# Hello



## Karl P. Fischer (Dec 15, 2016)

Hi. My name is Karl. I live in Champion Alberta, about 137 km south east of Calgary. I own a small shop that I work out of doing custom metal shaping and light forging/smithing. I joined this forum to be able to talk with other metal workers and also to find inspiration from other people's work. 
Looking forward to communicating with other members.
Thanks.


----------



## Alexander (Dec 15, 2016)

Cool. Champion is a neet town. Welcome and how did you find us?


----------



## Karl P. Fischer (Dec 15, 2016)

Alexander said:


> Cool. Champion is a neet town. Welcome and how did you find us?


Hi. Thanks. I just saw a little blurb on the Reynolds museum in Wetaskiwin on Facebook, haven't been there for years, the post discussed a metal working show and then one link led to another and here I am... 
Happy to find this site.


----------



## Alexander (Dec 15, 2016)

I was just looking at your tire changer and ballancer on alberta race car buy and sell earlier today. I liked the picture of the ballencer erlier today. Small world


----------



## Karl P. Fischer (Dec 15, 2016)

Alexander said:


> I was just looking at your tire changer and ballancer on alberta race car buy and sell earlier today. I liked the picture of the ballencer erlier today. Small world


Lol that's funny. I've managed to sell them, they are going to a new home Red Deer... that old Hunter horizontal balancer is a great machine.


----------



## Alexander (Dec 15, 2016)

I need a balancer and that pair looked like a good deal.


----------



## PeterT (Dec 16, 2016)

Welcome Karl. We love project pictures!


----------



## Karl P. Fischer (Dec 16, 2016)

PeterT said:


> Welcome Karl. We love project pictures!


I'll see what I can do!


----------



## CalgaryPT (Jan 8, 2017)

Karl P. Fischer said:


> Hi. My name is Karl. I live in Champion Alberta, about 137 km south east of Calgary. I own a small shop that I work out of doing custom metal shaping and light forging/smithing. I joined this forum to be able to talk with other metal workers and also to find inspiration from other people's work.
> Looking forward to communicating with other members.
> Thanks.


Welcome Karl.


----------

**Stored data entries**
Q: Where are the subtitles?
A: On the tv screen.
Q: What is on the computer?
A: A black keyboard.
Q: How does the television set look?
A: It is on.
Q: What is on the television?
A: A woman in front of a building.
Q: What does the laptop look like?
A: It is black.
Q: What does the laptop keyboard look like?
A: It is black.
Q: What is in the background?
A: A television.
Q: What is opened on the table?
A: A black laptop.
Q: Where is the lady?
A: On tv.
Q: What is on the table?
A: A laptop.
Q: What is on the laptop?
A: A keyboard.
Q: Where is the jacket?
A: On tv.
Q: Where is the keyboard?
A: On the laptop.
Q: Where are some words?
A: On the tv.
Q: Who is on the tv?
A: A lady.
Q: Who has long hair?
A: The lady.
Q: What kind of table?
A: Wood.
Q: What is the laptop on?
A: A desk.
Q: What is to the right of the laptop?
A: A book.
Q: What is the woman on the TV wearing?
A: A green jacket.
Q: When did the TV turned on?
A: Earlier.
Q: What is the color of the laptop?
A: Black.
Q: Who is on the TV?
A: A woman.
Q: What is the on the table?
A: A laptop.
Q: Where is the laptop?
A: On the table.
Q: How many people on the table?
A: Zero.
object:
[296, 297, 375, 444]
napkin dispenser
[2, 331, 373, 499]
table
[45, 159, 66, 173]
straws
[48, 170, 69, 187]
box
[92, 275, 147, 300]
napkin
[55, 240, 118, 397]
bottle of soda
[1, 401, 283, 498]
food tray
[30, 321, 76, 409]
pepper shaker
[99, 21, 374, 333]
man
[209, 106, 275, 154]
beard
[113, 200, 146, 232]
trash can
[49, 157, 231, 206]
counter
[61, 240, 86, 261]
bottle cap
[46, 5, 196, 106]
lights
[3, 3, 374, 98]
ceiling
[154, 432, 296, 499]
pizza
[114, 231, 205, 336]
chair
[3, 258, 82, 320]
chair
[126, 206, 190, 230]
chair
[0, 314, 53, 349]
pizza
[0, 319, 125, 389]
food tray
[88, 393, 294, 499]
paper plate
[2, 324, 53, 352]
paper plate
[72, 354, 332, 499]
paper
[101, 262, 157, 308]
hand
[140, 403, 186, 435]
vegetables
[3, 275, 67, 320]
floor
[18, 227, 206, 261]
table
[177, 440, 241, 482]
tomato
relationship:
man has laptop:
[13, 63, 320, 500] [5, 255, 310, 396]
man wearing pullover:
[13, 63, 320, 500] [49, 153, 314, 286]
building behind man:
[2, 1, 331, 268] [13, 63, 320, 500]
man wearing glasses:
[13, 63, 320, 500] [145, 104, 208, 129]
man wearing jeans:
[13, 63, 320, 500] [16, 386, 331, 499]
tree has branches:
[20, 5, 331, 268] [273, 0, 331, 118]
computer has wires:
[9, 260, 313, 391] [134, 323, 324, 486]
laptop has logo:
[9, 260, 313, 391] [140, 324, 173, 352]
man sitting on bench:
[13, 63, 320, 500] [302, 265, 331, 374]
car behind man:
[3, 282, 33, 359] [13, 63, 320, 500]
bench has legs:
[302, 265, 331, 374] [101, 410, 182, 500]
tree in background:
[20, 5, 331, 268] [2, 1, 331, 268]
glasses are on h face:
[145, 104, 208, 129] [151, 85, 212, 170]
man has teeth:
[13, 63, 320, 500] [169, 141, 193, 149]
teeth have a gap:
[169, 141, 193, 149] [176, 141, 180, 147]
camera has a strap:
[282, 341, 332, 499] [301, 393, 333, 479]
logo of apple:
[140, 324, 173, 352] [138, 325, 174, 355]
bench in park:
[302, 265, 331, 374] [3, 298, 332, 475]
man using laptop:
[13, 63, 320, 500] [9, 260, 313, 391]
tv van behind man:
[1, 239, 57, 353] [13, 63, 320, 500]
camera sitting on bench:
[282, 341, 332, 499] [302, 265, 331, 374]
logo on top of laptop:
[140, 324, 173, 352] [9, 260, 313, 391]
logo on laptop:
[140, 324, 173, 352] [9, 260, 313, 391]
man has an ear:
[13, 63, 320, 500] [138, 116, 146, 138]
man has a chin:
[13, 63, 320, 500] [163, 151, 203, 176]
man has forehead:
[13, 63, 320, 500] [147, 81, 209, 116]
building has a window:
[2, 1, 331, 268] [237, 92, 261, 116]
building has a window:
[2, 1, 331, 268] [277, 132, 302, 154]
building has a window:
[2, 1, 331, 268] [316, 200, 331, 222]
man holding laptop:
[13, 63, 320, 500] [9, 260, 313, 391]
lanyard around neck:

**The problem**
Please copy word for word the part of the forum thread between "Hi. Thanks. I" and "find this site.", inclusive. The entries have no connection to the forum thread.

**Result for this task**
Hi. Thanks. I just saw a little blurb on the Reynolds museum in Wetaskiwin on Facebook, haven't been there for years, the post discussed a metal working show and then one link led to another and here I am... 
Happy to find this site.